Asa too much for Ama

NAGOYA (AP) Grand champion Asashoryu defeated fellow Mongolian Ama on Sunday to stay tied for the lead at the Nagoya Grand Sumo Tournament.

News photo
Ozeki Chiyotaikai shoves out Hakurozan on the seventh day of the Nagoya Grand Sumo Tournament at Aichi Prefectural Gymnasium on Sunday. Chiyotaikai improved to 7-1. KYODO PHOTO

Fighting in the day's final bout at Aichi Prefectural Gymnasium, the 22-year old Ama put up a struggle at the ring's edge before Asashoryu finally found a firm grip on his belt and sent him down.

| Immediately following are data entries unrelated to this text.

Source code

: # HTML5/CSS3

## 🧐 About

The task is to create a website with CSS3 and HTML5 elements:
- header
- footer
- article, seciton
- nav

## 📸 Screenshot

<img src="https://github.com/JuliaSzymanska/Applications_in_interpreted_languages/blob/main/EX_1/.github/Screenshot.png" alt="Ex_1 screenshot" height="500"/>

Asashoryu improved to a perfect 8-0, while the clearly outclassed Ama fell to 2-6.

Asashoryu, the only grand champion competing in sumo, was forced to sit out the summer tournament after injuring his elbow on the second day.

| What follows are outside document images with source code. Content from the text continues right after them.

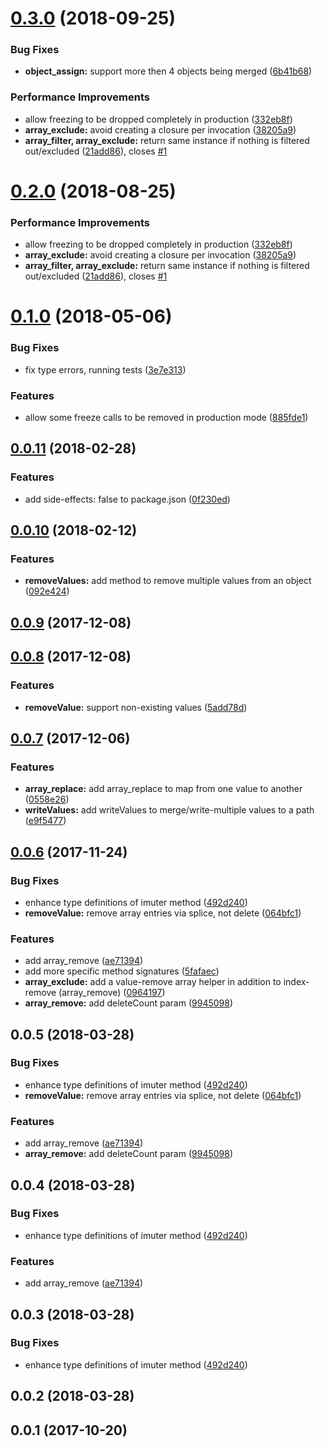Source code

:<a name="0.3.0"></a>
# [0.3.0](https://github.com/jbedard/imuter/compare/v0.1.0...v0.3.0) (2018-09-25)


### Bug Fixes

* **object_assign:** support more then 4 objects being merged ([6b41b68](https://github.com/jbedard/imuter/commit/6b41b68))


### Performance Improvements

* allow freezing to be dropped completely in production ([332eb8f](https://github.com/jbedard/imuter/commit/332eb8f))
* **array_exclude:** avoid creating a closure per invocation ([38205a9](https://github.com/jbedard/imuter/commit/38205a9))
* **array_filter, array_exclude:** return same instance if nothing is filtered out/excluded ([21add86](https://github.com/jbedard/imuter/commit/21add86)), closes [#1](https://github.com/jbedard/imuter/issues/1)



<a name="0.2.0"></a>
# [0.2.0](https://github.com/jbedard/imuter/compare/492d240...v0.2.0) (2018-08-25)


### Performance Improvements

* allow freezing to be dropped completely in production ([332eb8f](https://github.com/jbedard/imuter/commit/332eb8f))
* **array_exclude:** avoid creating a closure per invocation ([38205a9](https://github.com/jbedard/imuter/commit/38205a9))
* **array_filter, array_exclude:** return same instance if nothing is filtered out/excluded ([21add86](https://github.com/jbedard/imuter/commit/21add86)), closes [#1](https://github.com/jbedard/imuter/issues/1)



<a name="0.1.0"></a>
# [0.1.0](https://github.com/jbedard/imuter/compare/v0.0.11...v0.1.0) (2018-05-06)


### Bug Fixes

* fix type errors, running tests ([3e7e313](https://github.com/jbedard/imuter/commit/3e7e313))


### Features

* allow some freeze calls to be removed in production mode ([885fde1](https://github.com/jbedard/imuter/commit/885fde1))



<a name="0.0.11"></a>
## [0.0.11](https://github.com/jbedard/imuter/compare/v0.0.10...v0.0.11) (2018-02-28)


### Features

* add side-effects: false to package.json ([0f230ed](https://github.com/jbedard/imuter/commit/0f230ed))



<a name="0.0.10"></a>
## [0.0.10](https://github.com/jbedard/imuter/compare/v0.0.9...v0.0.10) (2018-02-12)


### Features

* **removeValues:** add method to remove multiple values from an object ([092e424](https://github.com/jbedard/imuter/commit/092e424))



<a name="0.0.9"></a>
## [0.0.9](https://github.com/jbedard/imuter/compare/v0.0.8...v0.0.9) (2017-12-08)



<a name="0.0.8"></a>
## [0.0.8](https://github.com/jbedard/imuter/compare/v0.0.7...v0.0.8) (2017-12-08)


### Features

* **removeValue:** support non-existing values ([5add78d](https://github.com/jbedard/imuter/commit/5add78d))



<a name="0.0.7"></a>
## [0.0.7](https://github.com/jbedard/imuter/compare/v0.0.6...v0.0.7) (2017-12-06)


### Features

* **array_replace:** add array_replace to map from one value to another ([0558e26](https://github.com/jbedard/imuter/commit/0558e26))
* **writeValues:** add writeValues to merge/write-multiple values to a path ([e9f5477](https://github.com/jbedard/imuter/commit/e9f5477))



<a name="0.0.6"></a>
## [0.0.6](https://github.com/jbedard/imuter/compare/492d240...v0.0.6) (2017-11-24)


### Bug Fixes

* enhance type definitions of imuter method ([492d240](https://github.com/jbedard/imuter/commit/492d240))
* **removeValue:** remove array entries via splice, not delete ([064bfc1](https://github.com/jbedard/imuter/commit/064bfc1))


### Features

* add array_remove ([ae71394](https://github.com/jbedard/imuter/commit/ae71394))
* add more specific method signatures ([5fafaec](https://github.com/jbedard/imuter/commit/5fafaec))
* **array_exclude:** add a value-remove array helper in addition to index-remove (array_remove) ([0964197](https://github.com/jbedard/imuter/commit/0964197))
* **array_remove:** add deleteCount param ([9945098](https://github.com/jbedard/imuter/commit/9945098))



<a name="0.0.5"></a>
## 0.0.5 (2018-03-28)


### Bug Fixes

* enhance type definitions of imuter method ([492d240](https://github.com/jbedard/imuter/commit/492d240))
* **removeValue:** remove array entries via splice, not delete ([064bfc1](https://github.com/jbedard/imuter/commit/064bfc1))


### Features

* add array_remove ([ae71394](https://github.com/jbedard/imuter/commit/ae71394))
* **array_remove:** add deleteCount param ([9945098](https://github.com/jbedard/imuter/commit/9945098))



<a name="0.0.4"></a>
## 0.0.4 (2018-03-28)


### Bug Fixes

* enhance type definitions of imuter method ([492d240](https://github.com/jbedard/imuter/commit/492d240))


### Features

* add array_remove ([ae71394](https://github.com/jbedard/imuter/commit/ae71394))



<a name="0.0.3"></a>
## 0.0.3 (2018-03-28)


### Bug Fixes

* enhance type definitions of imuter method ([492d240](https://github.com/jbedard/imuter/commit/492d240))



<a name="0.0.2"></a>
## 0.0.2 (2018-03-28)



<a name="0.0.1"></a>
## 0.0.1 (2017-10-20)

Ozeki Tochiazuma also improved to 8-0, winning by default as his scheduled opponent Roho began a three-day suspension for assaulting two photographers after Saturday's fractious bout with Chiyotaikai. The Russian rank-and-filer fell to 4-4.

Two other ozeki remained in the hunt at one loss apiece after Sunday's bouts, as did two rank-and-filers.

Chiyotaikai, who with Roho had received a warning about his ring conduct Saturday, made quick work on Sunday of the latter's compatriot Hakurozan. The ozeki pushed the Russian out of the ring to improve to 7-1. Hakurozan fell to 2-6.

Mongolian ozeki Hakuho muscled Kisenosato out of the ring in short order, boosting his record to 7-1 as he lowered the komusubi's to 2-7. The 21-year-old Mongolian won the Emperor's Cup in the May tourney and is gunning for promotion to grand champion.

Tamakasuga stayed on pace with one loss, shoving out his opponent Takekaze to improve to 7-1. Takekaze's record evened up to 4-4.

Also keeping his record to one loss, rank-and-filer Tamanoshima fended off a flurry of slaps in pushing Kitazakura out of the ring. Kitazakura fell to 3-5.

Meanwhile, Kotooshu dominated his fellow ozeki Kaio to improve to 6-2 in the day's penultimate bout. The Bulgarian quickly got a belt grip on his smaller foe to work Kaio out of the ring, sending his record down to 5-3.

In other major bouts, Iwakiyama handed the now 6-2 Tochinohana his second loss while evening his own record to 4-4 by pushing his foe down to the dirt.

Kotomitsuki won his bout with Baruto in seconds, easily tapping down the now 5-3 Estonian as he lost his footing. The sekiwake improved to 5-3.